Collected data
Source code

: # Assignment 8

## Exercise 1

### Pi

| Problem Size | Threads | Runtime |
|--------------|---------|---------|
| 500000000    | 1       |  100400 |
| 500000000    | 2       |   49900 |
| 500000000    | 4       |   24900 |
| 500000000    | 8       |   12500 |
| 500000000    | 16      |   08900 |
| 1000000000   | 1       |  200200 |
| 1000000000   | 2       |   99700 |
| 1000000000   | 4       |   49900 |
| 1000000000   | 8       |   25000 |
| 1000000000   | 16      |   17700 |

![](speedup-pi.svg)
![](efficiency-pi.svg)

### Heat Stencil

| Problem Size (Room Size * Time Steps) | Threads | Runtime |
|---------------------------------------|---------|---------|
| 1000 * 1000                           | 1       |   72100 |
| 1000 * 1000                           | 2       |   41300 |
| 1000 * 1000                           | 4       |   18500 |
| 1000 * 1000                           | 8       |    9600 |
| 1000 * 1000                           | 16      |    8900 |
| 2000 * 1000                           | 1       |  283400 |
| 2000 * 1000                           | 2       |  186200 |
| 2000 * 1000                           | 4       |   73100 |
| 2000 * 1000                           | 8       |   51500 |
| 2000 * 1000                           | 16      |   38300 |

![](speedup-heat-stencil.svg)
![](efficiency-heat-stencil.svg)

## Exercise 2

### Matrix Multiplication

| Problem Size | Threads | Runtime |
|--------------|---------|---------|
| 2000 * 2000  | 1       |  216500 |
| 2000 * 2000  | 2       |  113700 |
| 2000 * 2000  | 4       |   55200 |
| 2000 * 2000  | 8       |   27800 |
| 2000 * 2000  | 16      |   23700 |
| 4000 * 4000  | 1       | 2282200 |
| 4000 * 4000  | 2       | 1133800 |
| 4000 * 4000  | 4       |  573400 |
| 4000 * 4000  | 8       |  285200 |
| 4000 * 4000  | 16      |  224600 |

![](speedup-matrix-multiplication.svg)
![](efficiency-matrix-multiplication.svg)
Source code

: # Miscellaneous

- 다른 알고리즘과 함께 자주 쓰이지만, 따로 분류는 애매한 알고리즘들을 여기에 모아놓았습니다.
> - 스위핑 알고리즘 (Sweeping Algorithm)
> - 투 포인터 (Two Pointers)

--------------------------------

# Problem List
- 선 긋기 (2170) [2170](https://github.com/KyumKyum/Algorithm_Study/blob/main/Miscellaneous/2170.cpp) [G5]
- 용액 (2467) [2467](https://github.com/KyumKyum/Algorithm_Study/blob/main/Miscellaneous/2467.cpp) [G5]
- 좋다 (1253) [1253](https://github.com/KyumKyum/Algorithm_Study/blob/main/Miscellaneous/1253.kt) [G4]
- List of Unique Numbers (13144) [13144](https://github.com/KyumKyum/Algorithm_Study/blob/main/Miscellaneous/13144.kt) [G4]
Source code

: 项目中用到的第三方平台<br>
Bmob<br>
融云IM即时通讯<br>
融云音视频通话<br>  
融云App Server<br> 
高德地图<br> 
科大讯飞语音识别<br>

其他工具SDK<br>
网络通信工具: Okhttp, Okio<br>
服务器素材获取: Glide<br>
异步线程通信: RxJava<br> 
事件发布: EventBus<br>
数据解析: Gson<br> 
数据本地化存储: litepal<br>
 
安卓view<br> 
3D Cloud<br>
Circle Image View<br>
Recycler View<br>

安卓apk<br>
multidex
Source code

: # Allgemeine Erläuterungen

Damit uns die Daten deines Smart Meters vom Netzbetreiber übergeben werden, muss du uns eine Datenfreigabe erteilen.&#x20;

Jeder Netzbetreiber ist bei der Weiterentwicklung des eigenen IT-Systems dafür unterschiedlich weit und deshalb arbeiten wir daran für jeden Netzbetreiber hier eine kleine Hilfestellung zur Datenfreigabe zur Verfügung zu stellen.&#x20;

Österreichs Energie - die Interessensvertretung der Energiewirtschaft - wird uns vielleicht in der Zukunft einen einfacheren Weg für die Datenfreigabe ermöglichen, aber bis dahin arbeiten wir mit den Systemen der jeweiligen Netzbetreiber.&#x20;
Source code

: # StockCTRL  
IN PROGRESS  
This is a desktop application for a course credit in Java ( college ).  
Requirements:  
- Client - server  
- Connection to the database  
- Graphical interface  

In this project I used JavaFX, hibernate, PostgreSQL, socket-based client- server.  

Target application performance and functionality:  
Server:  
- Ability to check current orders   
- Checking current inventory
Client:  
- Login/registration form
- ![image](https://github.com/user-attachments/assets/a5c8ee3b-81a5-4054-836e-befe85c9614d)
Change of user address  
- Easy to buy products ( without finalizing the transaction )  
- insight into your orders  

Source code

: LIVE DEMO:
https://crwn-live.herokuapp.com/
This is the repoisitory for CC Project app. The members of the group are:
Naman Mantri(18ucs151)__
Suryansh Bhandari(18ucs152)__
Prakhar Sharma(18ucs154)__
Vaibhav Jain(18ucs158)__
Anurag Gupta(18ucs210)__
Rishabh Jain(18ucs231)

(What is being asked)
Copy out the source text of every item in the listing above, keeping each one word for word.

(Exercise output)
Source code

: # Assignment 8

## Exercise 1

### Pi

| Problem Size | Threads | Runtime |
|--------------|---------|---------|
| 500000000    | 1       |  100400 |
| 500000000    | 2       |   49900 |
| 500000000    | 4       |   24900 |
| 500000000    | 8       |   12500 |
| 500000000    | 16      |   08900 |
| 1000000000   | 1       |  200200 |
| 1000000000   | 2       |   99700 |
| 1000000000   | 4       |   49900 |
| 1000000000   | 8       |   25000 |
| 1000000000   | 16      |   17700 |

![](speedup-pi.svg)
![](efficiency-pi.svg)

### Heat Stencil

| Problem Size (Room Size * Time Steps) | Threads | Runtime |
|---------------------------------------|---------|---------|
| 1000 * 1000                           | 1       |   72100 |
| 1000 * 1000                           | 2       |   41300 |
| 1000 * 1000                           | 4       |   18500 |
| 1000 * 1000                           | 8       |    9600 |
| 1000 * 1000                           | 16      |    8900 |
| 2000 * 1000                           | 1       |  283400 |
| 2000 * 1000                           | 2       |  186200 |
| 2000 * 1000                           | 4       |   73100 |
| 2000 * 1000                           | 8       |   51500 |
| 2000 * 1000                           | 16      |   38300 |

![](speedup-heat-stencil.svg)
![](efficiency-heat-stencil.svg)

## Exercise 2

### Matrix Multiplication

| Problem Size | Threads | Runtime |
|--------------|---------|---------|
| 2000 * 2000  | 1       |  216500 |
| 2000 * 2000  | 2       |  113700 |
| 2000 * 2000  | 4       |   55200 |
| 2000 * 2000  | 8       |   27800 |
| 2000 * 2000  | 16      |   23700 |
| 4000 * 4000  | 1       | 2282200 |
| 4000 * 4000  | 2       | 1133800 |
| 4000 * 4000  | 4       |  573400 |
| 4000 * 4000  | 8       |  285200 |
| 4000 * 4000  | 16      |  224600 |

![](speedup-matrix-multiplication.svg)
![](efficiency-matrix-multiplication.svg)
Source code

: # Miscellaneous

- 다른 알고리즘과 함께 자주 쓰이지만, 따로 분류는 애매한 알고리즘들을 여기에 모아놓았습니다.
> - 스위핑 알고리즘 (Sweeping Algorithm)
> - 투 포인터 (Two Pointers)

--------------------------------

# Problem List
- 선 긋기 (2170) [2170](https://github.com/KyumKyum/Algorithm_Study/blob/main/Miscellaneous/2170.cpp) [G5]
- 용액 (2467) [2467](https://github.com/KyumKyum/Algorithm_Study/blob/main/Miscellaneous/2467.cpp) [G5]
- 좋다 (1253) [1253](https://github.com/KyumKyum/Algorithm_Study/blob/main/Miscellaneous/1253.kt) [G4]
- List of Unique Numbers (13144) [13144](https://github.com/KyumKyum/Algorithm_Study/blob/main/Miscellaneous/13144.kt) [G4]
Source code

: 项目中用到的第三方平台<br>
Bmob<br>
融云IM即时通讯<br>
融云音视频通话<br>  
融云App Server<br> 
高德地图<br> 
科大讯飞语音识别<br>

其他工具SDK<br>
网络通信工具: Okhttp, Okio<br>
服务器素材获取: Glide<br>
异步线程通信: RxJava<br> 
事件发布: EventBus<br>
数据解析: Gson<br> 
数据本地化存储: litepal<br>
 
安卓view<br> 
3D Cloud<br>
Circle Image View<br>
Recycler View<br>

安卓apk<br>
multidex
Source code

: # Allgemeine Erläuterungen

Damit uns die Daten deines Smart Meters vom Netzbetreiber übergeben werden, muss du uns eine Datenfreigabe erteilen.&#x20;

Jeder Netzbetreiber ist bei der Weiterentwicklung des eigenen IT-Systems dafür unterschiedlich weit und deshalb arbeiten wir daran für jeden Netzbetreiber hier eine kleine Hilfestellung zur Datenfreigabe zur Verfügung zu stellen.&#x20;

Österreichs Energie - die Interessensvertretung der Energiewirtschaft - wird uns vielleicht in der Zukunft einen einfacheren Weg für die Datenfreigabe ermöglichen, aber bis dahin arbeiten wir mit den Systemen der jeweiligen Netzbetreiber.&#x20;
Source code

: # StockCTRL  
IN PROGRESS  
This is a desktop application for a course credit in Java ( college ).  
Requirements:  
- Client - server  
- Connection to the database  
- Graphical interface  

In this project I used JavaFX, hibernate, PostgreSQL, socket-based client- server.  

Target application performance and functionality:  
Server:  
- Ability to check current orders   
- Checking current inventory
Client:  
- Login/registration form
- ![image](https://github.com/user-attachments/assets/a5c8ee3b-81a5-4054-836e-befe85c9614d)
Change of user address  
- Easy to buy products ( without finalizing the transaction )  
- insight into your orders  

Source code

: LIVE DEMO:
https://crwn-live.herokuapp.com/
This is the repoisitory for CC Project app. The members of the group are:
Naman Mantri(18ucs151)__
Suryansh Bhandari(18ucs152)__
Prakhar Sharma(18ucs154)__
Vaibhav Jain(18ucs158)__
Anurag Gupta(18ucs210)__
Rishabh Jain(18ucs231)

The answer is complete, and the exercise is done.